→ **GIVEN DATA**:

────

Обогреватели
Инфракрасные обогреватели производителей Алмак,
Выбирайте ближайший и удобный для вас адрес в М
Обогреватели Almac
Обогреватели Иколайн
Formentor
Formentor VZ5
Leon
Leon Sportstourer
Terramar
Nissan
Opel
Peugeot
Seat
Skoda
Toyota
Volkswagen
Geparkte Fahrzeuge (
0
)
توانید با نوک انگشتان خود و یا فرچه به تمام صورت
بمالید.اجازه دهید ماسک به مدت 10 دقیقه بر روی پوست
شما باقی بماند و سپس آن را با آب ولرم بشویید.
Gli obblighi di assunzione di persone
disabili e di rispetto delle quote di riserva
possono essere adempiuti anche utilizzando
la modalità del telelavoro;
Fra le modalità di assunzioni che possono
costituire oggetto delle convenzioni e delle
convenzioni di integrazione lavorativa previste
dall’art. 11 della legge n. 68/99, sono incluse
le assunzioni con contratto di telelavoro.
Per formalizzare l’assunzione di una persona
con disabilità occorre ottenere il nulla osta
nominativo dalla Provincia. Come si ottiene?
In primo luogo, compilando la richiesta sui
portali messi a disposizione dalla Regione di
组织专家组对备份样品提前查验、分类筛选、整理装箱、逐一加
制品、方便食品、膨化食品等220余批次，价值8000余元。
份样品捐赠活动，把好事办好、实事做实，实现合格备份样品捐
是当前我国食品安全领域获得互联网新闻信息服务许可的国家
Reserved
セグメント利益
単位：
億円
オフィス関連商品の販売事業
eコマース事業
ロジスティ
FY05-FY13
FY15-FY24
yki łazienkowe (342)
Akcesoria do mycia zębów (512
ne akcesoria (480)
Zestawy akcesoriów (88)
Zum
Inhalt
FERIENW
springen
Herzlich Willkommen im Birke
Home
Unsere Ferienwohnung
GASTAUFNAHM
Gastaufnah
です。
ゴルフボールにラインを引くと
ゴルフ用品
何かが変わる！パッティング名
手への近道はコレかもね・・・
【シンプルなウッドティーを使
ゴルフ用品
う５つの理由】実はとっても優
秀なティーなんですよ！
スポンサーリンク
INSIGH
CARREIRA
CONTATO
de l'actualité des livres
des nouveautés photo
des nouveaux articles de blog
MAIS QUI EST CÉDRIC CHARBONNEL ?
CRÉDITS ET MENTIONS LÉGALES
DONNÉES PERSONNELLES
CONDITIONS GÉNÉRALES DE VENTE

────

→ **WHAT IS EXPECTED**: Exactly the lines from the one containing "Herzlich Willkommen im Birke" to the final line of the entries must be restated, and no others.

→ **ANSWER BOX**:
Herzlich Willkommen im Birke
Home
Unsere Ferienwohnung
GASTAUFNAHM
Gastaufnah
です。
ゴルフボールにラインを引くと
ゴルフ用品
何かが変わる！パッティング名
手への近道はコレかもね・・・
【シンプルなウッドティーを使
ゴルフ用品
う５つの理由】実はとっても優
秀なティーなんですよ！
スポンサーリンク
INSIGH
CARREIRA
CONTATO
de l'actualité des livres
des nouveautés photo
des nouveaux articles de blog
MAIS QUI EST CÉDRIC CHARBONNEL ?
CRÉDITS ET MENTIONS LÉGALES
DONNÉES PERSONNELLES
CONDITIONS GÉNÉRALES DE VENTE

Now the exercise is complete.